Это та самая внучатая племянница Люся, которая забирала старуху в тот день, когда я въехала в свою квартиру.

— Мы ненадолго. — Рита улыбается самой приветливой улыбкой, на которую способна. — Просто кое-что спросить.

— Да мне-то что, просто не скажет она вам ничего толкового, все мозги у ней высохли. Сидит в кресле, вяжет и молча ухмыляется, как малахольная. Но она тихая, в туалет тоже сама ходит, так что хлопот с ней немного.

Ну, как же.

Бабка устроилась отлично, и это не потому, что у нее высохли мозги, а потому, что они у нее имеются, в отличие от племянницы, вот хоть и внучатой.

— А, девушки пожаловали.

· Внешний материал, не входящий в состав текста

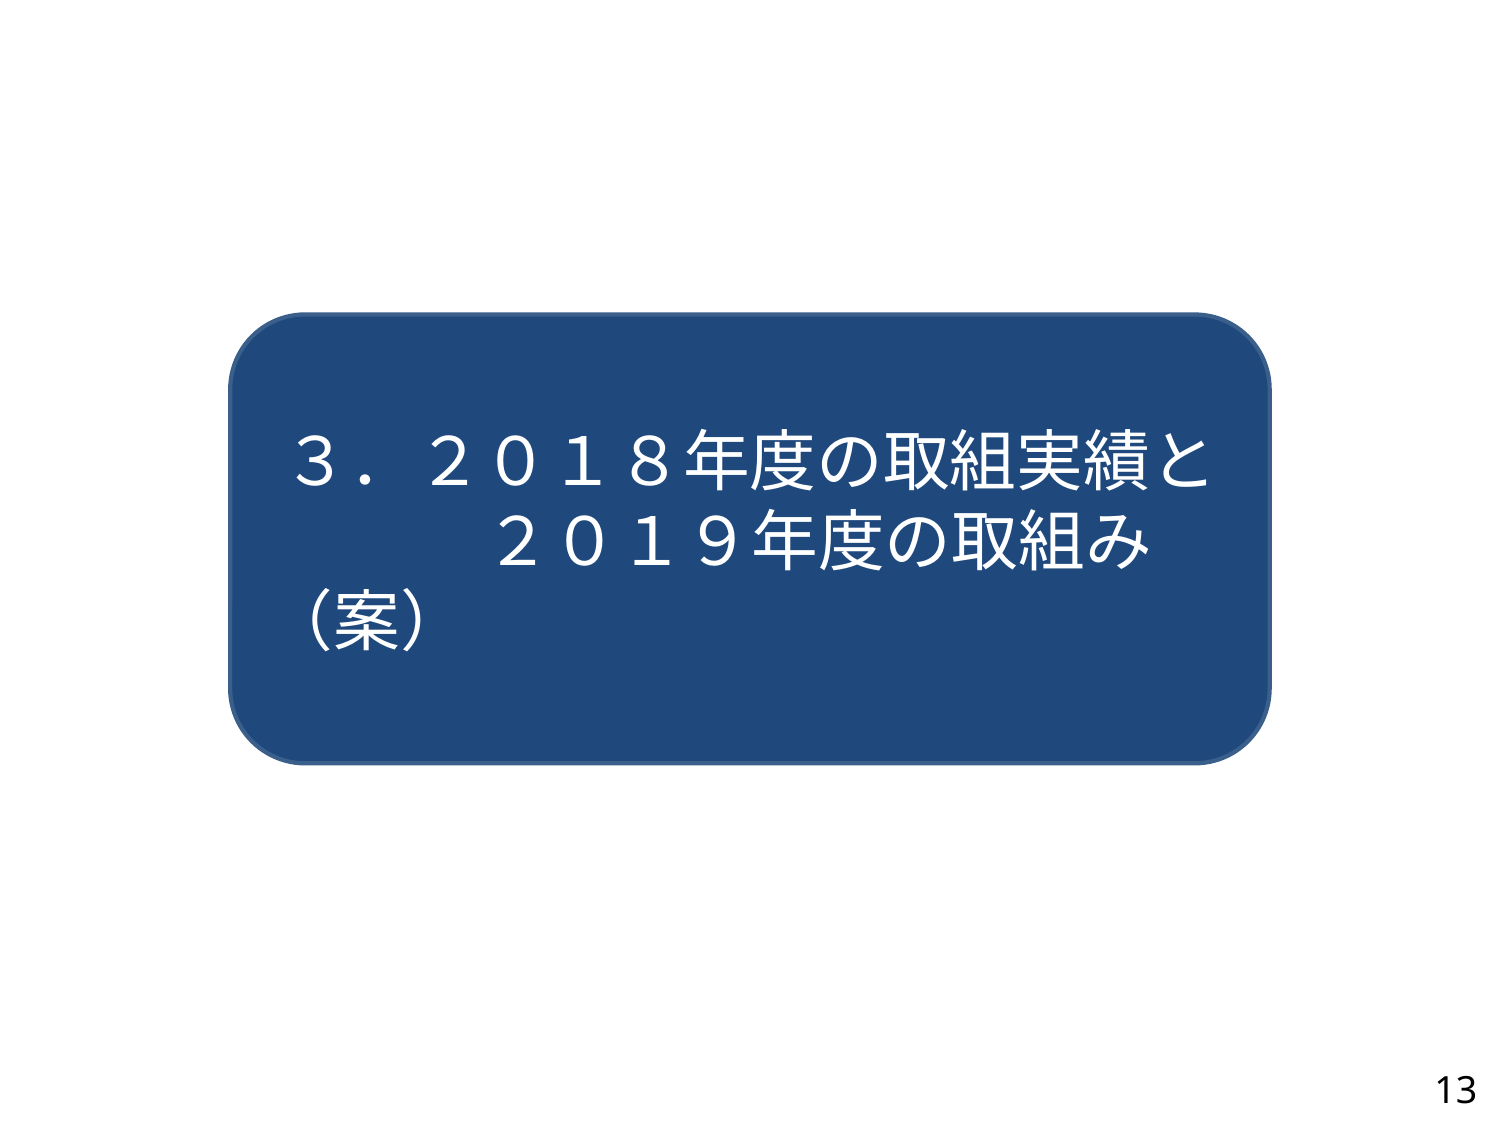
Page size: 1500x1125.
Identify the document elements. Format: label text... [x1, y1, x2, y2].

Чаю?

Ее взгляд веселый и открытый, и если это означает выжить из ума, то я не знаю даже, что на это сказать.

— Можно и чаю. — Рита выкладывает из пакета пирожные и конфеты. — Мария Дмитриевна, мы пришли у вас спросить кое о чем.

— Ну, это как раз я поняла. — Старуха проворно заваривает чай. — У меня никто никогда ни о чем не спрашивал, а я в тот гадюшник не лезла никогда, но все видела. Проще было не вмешиваться, уж больно много там было грязи… знаете, отчего-то люди предпочитают не жить по-человечески, а разводить вокруг себя грязь и барахтаться в ней, как свиньи.

Но у каждого из нас есть выбор — участвовать в этих забавах или нет.

Я отпиваю чай и рассказываю о последних событиях.

— Ну, значит, вот когда все разрешилось. А я-то думала — сколько ж еще все это будет тлеть? Мне жаль, детка, что ты попала в эту кашу, но мой тебе совет: не суйся, дела давние, счеты тоже старые, что тут уже исправишь, как Галина померла, так все и посыпалось.

— Митрофановна, что ли?

— Ну да. — Мария Дмитриева вздохнула. — Ведь это она всех колготила там. Я ни во что не вмешивалась, да я единственная, у кого детей не было, так что с Галиной никаким боком, а так-то все там, почитай, через ее руки прошли. А вот у самой своих детей не было, не дал Бог: Лешка, бедолага, приемыш у них.